- **Problem requirements**:
Give the records below again, word for word. No pictures belong in the copy.

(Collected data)
<<<<
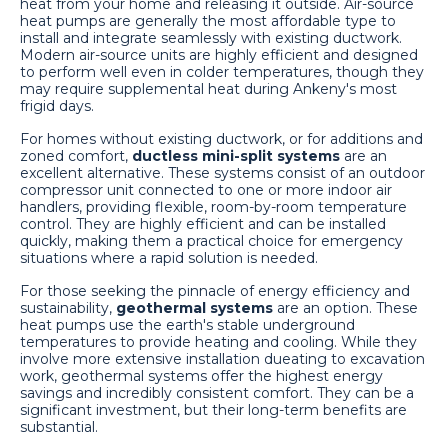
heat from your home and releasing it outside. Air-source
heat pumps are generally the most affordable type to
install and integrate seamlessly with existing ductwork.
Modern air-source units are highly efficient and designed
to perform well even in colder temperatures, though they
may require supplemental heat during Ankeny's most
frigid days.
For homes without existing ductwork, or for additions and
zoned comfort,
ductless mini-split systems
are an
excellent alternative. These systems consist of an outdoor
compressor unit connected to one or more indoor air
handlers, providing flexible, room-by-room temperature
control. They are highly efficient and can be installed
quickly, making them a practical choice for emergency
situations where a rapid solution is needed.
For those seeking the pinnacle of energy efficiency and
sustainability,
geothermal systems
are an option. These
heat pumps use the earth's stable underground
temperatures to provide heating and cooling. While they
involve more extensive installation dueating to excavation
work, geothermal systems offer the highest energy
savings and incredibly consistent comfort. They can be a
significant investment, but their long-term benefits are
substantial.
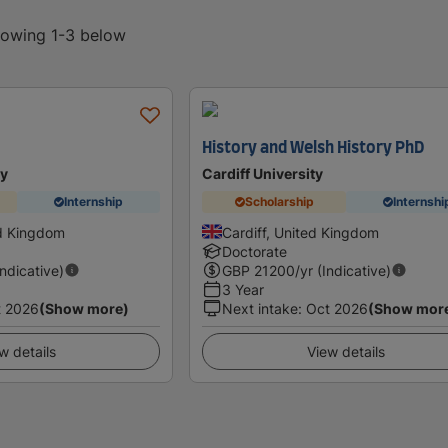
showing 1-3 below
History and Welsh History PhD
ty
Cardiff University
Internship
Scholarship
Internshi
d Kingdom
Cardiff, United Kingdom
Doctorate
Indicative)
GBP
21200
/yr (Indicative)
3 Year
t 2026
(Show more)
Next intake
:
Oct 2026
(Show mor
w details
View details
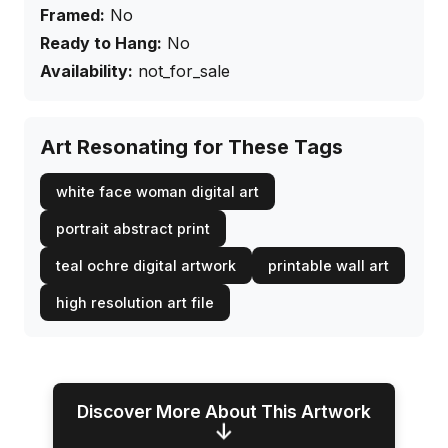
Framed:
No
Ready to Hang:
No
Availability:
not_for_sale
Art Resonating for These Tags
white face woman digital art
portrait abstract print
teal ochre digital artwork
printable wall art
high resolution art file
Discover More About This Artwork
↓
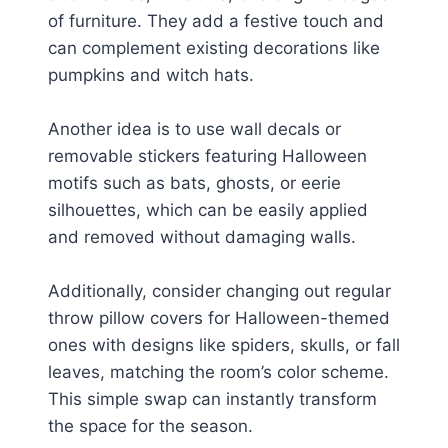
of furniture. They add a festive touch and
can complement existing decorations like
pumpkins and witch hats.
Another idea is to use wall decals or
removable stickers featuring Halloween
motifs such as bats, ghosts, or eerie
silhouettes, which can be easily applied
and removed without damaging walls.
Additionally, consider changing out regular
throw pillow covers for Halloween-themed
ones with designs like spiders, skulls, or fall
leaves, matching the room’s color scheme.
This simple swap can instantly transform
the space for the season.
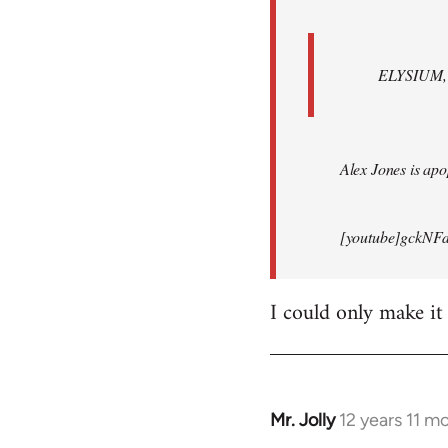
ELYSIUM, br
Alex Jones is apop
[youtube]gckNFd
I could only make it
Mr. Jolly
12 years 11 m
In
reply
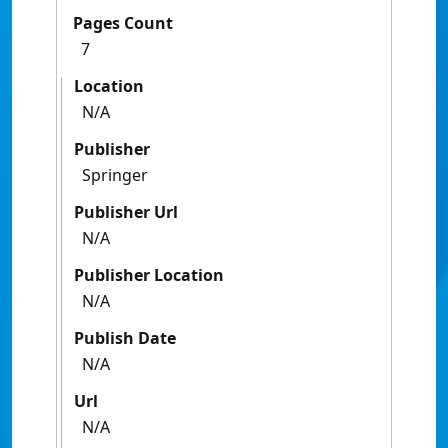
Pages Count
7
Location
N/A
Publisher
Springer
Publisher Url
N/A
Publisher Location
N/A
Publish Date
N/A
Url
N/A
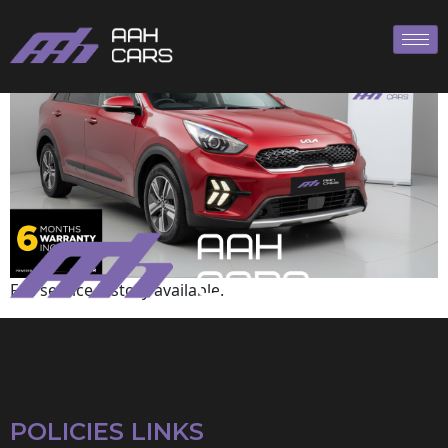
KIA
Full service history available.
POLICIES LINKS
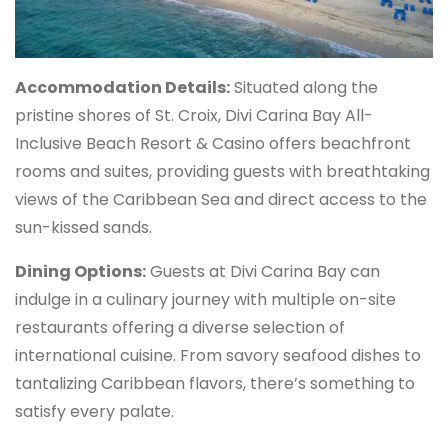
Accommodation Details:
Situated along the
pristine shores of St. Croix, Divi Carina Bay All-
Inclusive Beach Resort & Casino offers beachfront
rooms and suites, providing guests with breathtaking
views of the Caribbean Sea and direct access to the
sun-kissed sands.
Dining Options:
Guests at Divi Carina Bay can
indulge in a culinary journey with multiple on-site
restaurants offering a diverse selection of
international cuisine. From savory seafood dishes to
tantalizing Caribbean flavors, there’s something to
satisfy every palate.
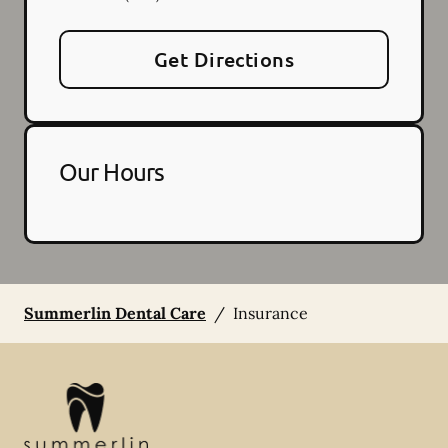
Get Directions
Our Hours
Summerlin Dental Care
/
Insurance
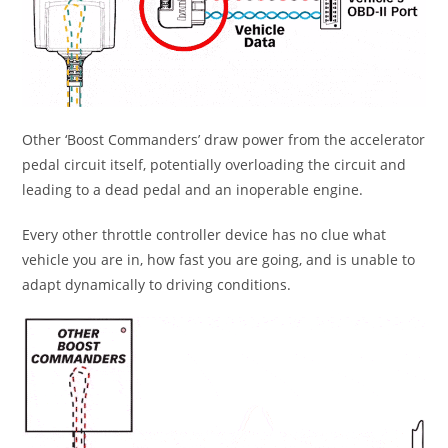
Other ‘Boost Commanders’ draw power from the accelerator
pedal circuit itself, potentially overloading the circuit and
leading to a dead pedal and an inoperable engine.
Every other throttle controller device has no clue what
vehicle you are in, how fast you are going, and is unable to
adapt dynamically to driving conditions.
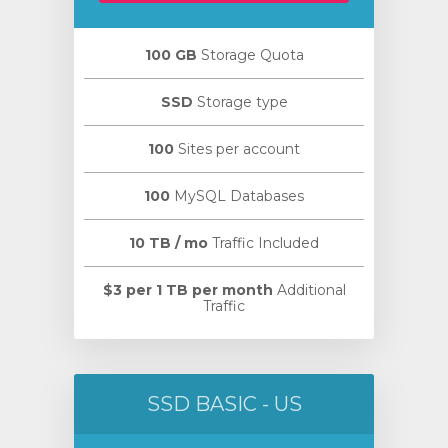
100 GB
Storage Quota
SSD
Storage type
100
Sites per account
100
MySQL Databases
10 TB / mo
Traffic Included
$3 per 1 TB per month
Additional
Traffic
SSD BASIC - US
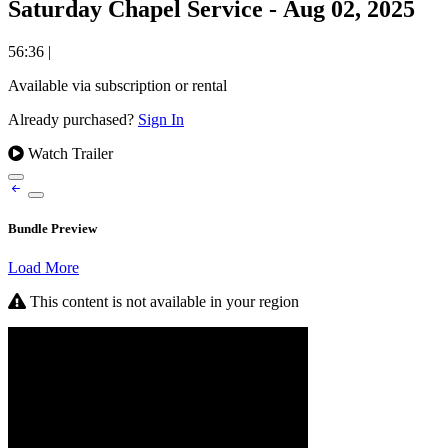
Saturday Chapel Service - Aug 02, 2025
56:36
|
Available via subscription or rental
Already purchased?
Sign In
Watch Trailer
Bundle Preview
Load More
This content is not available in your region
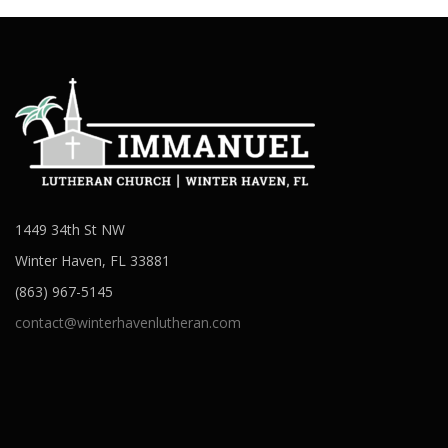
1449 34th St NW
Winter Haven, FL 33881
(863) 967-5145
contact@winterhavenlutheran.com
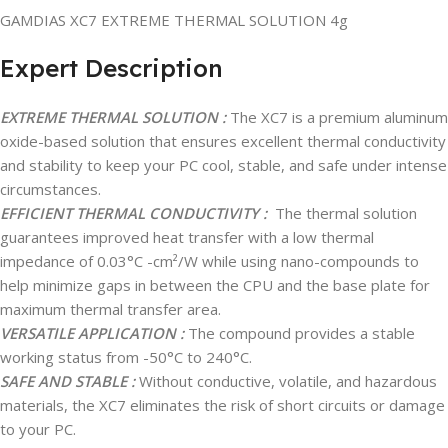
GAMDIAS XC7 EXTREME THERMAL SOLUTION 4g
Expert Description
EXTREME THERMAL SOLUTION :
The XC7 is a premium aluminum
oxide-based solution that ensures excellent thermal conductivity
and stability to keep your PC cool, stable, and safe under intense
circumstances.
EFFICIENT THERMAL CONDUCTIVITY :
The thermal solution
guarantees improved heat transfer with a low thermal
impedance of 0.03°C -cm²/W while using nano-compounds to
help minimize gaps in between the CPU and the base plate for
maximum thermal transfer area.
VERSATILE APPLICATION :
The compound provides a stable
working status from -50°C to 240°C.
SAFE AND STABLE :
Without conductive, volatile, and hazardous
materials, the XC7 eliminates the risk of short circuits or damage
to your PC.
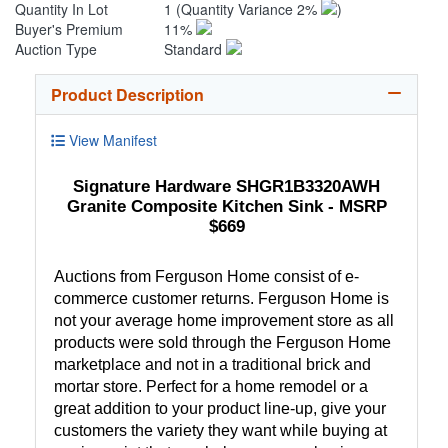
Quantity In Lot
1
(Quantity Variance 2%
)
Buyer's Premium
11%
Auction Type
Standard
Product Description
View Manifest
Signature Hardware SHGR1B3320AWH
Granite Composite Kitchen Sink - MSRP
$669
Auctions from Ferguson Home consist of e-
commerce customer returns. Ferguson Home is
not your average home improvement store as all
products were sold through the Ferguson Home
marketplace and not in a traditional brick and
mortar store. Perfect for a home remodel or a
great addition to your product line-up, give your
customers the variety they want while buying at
>>>>
- **Task answer**:
heat from your home and releasing it outside. Air-source
heat pumps are generally the most affordable type to
install and integrate seamlessly with existing ductwork.
Modern air-source units are highly efficient and designed
to perform well even in colder temperatures, though they
may require supplemental heat during Ankeny's most
frigid days.
For homes without existing ductwork, or for additions and
zoned comfort,
ductless mini-split systems
are an
excellent alternative. These systems consist of an outdoor
compressor unit connected to one or more indoor air
handlers, providing flexible, room-by-room temperature
control. They are highly efficient and can be installed
quickly, making them a practical choice for emergency
situations where a rapid solution is needed.
For those seeking the pinnacle of energy efficiency and
sustainability,
geothermal systems
are an option. These
heat pumps use the earth's stable underground
temperatures to provide heating and cooling. While they
involve more extensive installation dueating to excavation
work, geothermal systems offer the highest energy
savings and incredibly consistent comfort. They can be a
significant investment, but their long-term benefits are
substantial.
showing 1-3 below
History and Welsh History PhD
ty
Cardiff University
Internship
Scholarship
Internshi
d Kingdom
Cardiff, United Kingdom
Doctorate
Indicative)
GBP
21200
/yr (Indicative)
3 Year
t 2026
(Show more)
Next intake
:
Oct 2026
(Show mor
w details
View details
Framed:
No
Ready to Hang:
No
Availability:
not_for_sale
Art Resonating for These Tags
white face woman digital art
portrait abstract print
teal ochre digital artwork
printable wall art
high resolution art file
Discover More About This Artwork
↓
of furniture. They add a festive touch and
can complement existing decorations like
pumpkins and witch hats.
Another idea is to use wall decals or
removable stickers featuring Halloween
motifs such as bats, ghosts, or eerie
silhouettes, which can be easily applied
and removed without damaging walls.
Additionally, consider changing out regular
throw pillow covers for Halloween-themed
ones with designs like spiders, skulls, or fall
leaves, matching the room’s color scheme.
This simple swap can instantly transform
the space for the season.
ELYSIUM, br
Alex Jones is apop
[youtube]gckNFd
I could only make it
Mr. Jolly
12 years 11 m
In
reply
Pages Count
7
Location
N/A
Publisher
Springer
Publisher Url
N/A
Publisher Location
N/A
Publish Date
N/A
Url
N/A
KIA
Full service history available.
POLICIES LINKS
Accommodation Details:
Situated along the
pristine shores of St. Croix, Divi Carina Bay All-
Inclusive Beach Resort & Casino offers beachfront
rooms and suites, providing guests with breathtaking
views of the Caribbean Sea and direct access to the
sun-kissed sands.
Dining Options:
Guests at Divi Carina Bay can
indulge in a culinary journey with multiple on-site
restaurants offering a diverse selection of
international cuisine. From savory seafood dishes to
tantalizing Caribbean flavors, there’s something to
satisfy every palate.
Get Directions
Our Hours
Summerlin Dental Care
/
Insurance
Other ‘Boost Commanders’ draw power from the accelerator
pedal circuit itself, potentially overloading the circuit and
leading to a dead pedal and an inoperable engine.
Every other throttle controller device has no clue what
vehicle you are in, how fast you are going, and is unable to
adapt dynamically to driving conditions.
100 GB
Storage Quota
SSD
Storage type
100
Sites per account
100
MySQL Databases
10 TB / mo
Traffic Included
$3 per 1 TB per month
Additional
Traffic
SSD BASIC - US
Saturday Chapel Service - Aug 02, 2025
56:36
|
Available via subscription or rental
Already purchased?
Sign In
Watch Trailer
Bundle Preview
Load More
This content is not available in your region
1449 34th St NW
Winter Haven, FL 33881
(863) 967-5145
contact@winterhavenlutheran.com
GAMDIAS XC7 EXTREME THERMAL SOLUTION 4g
Expert Description
EXTREME THERMAL SOLUTION :
The XC7 is a premium aluminum
oxide-based solution that ensures excellent thermal conductivity
and stability to keep your PC cool, stable, and safe under intense
circumstances.
EFFICIENT THERMAL CONDUCTIVITY :
The thermal solution
guarantees improved heat transfer with a low thermal
impedance of 0.03°C -cm²/W while using nano-compounds to
help minimize gaps in between the CPU and the base plate for
maximum thermal transfer area.
VERSATILE APPLICATION :
The compound provides a stable
working status from -50°C to 240°C.
SAFE AND STABLE :
Without conductive, volatile, and hazardous
materials, the XC7 eliminates the risk of short circuits or damage
to your PC.
Quantity In Lot
1
(Quantity Variance 2%
)
Buyer's Premium
11%
Auction Type
Standard
Product Description
View Manifest
Signature Hardware SHGR1B3320AWH
Granite Composite Kitchen Sink - MSRP
$669
Auctions from Ferguson Home consist of e-
commerce customer returns. Ferguson Home is
not your average home improvement store as all
products were sold through the Ferguson Home
marketplace and not in a traditional brick and
mortar store. Perfect for a home remodel or a
great addition to your product line-up, give your
customers the variety they want while buying at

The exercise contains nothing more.